------ SUPPLIED MATERIAL ------

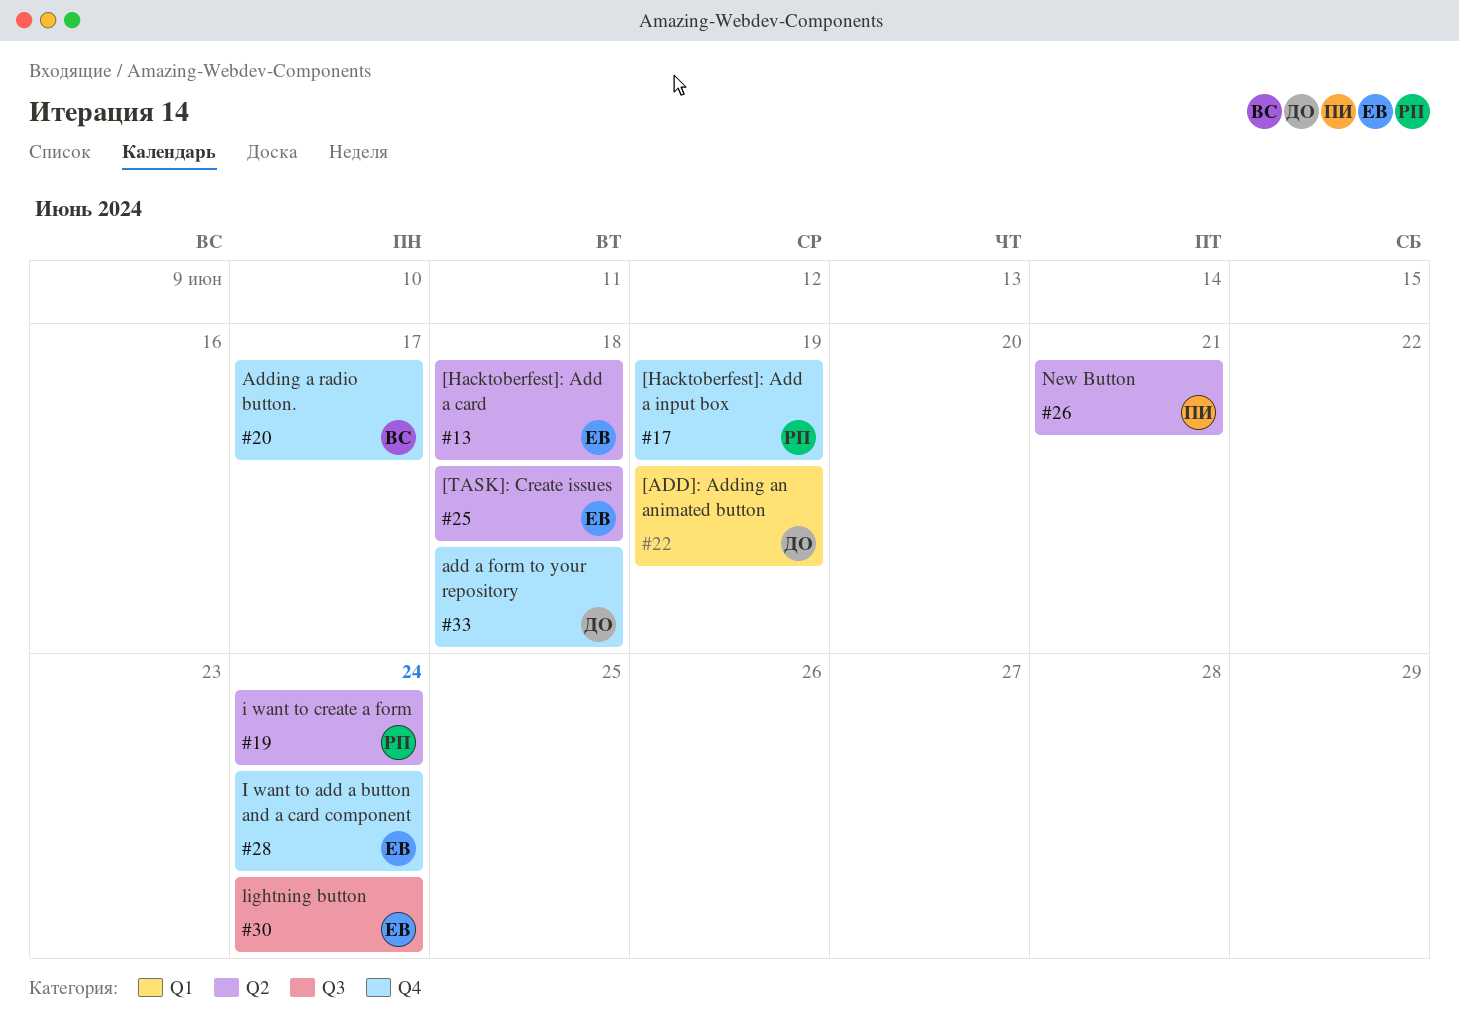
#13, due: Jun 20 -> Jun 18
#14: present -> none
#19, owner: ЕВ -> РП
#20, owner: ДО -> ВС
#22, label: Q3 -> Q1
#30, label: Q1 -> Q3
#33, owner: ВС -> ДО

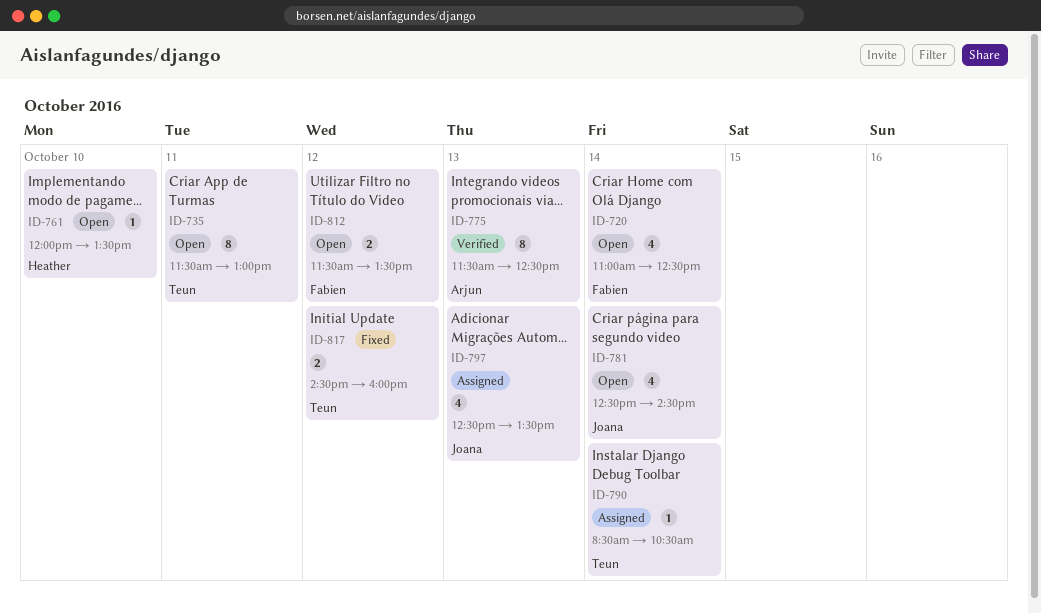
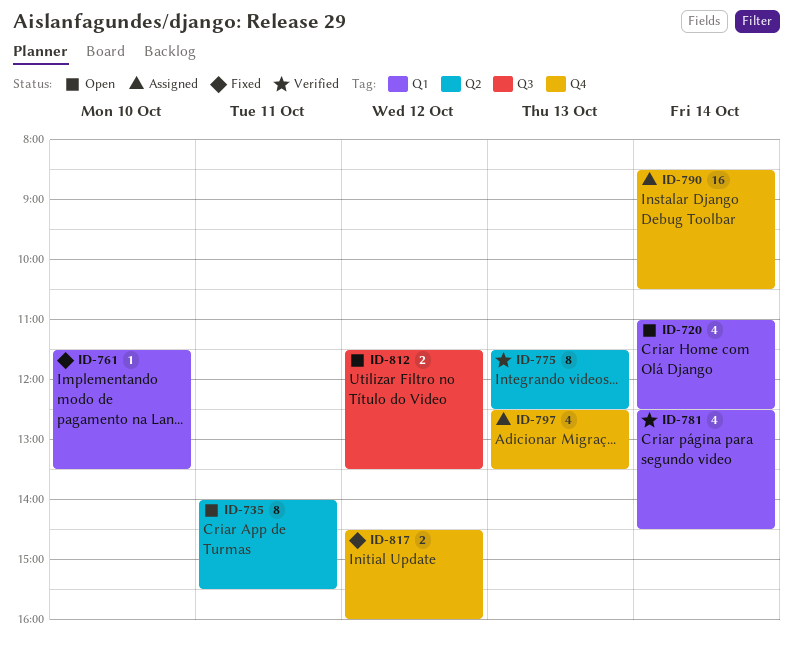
ID-735, begins: 11:30 -> 14:00
ID-735, ends: 13:00 -> 15:30
ID-761, status: Open -> Fixed
ID-761, begins: 12:00 -> 11:30
ID-781, status: Open -> Verified
ID-790, estimate: 1 -> 16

------

- EXERCISE -
State, as a number only, how many lines in the entries include "owner".

- ANSWER TO THIS PROBLEM -
3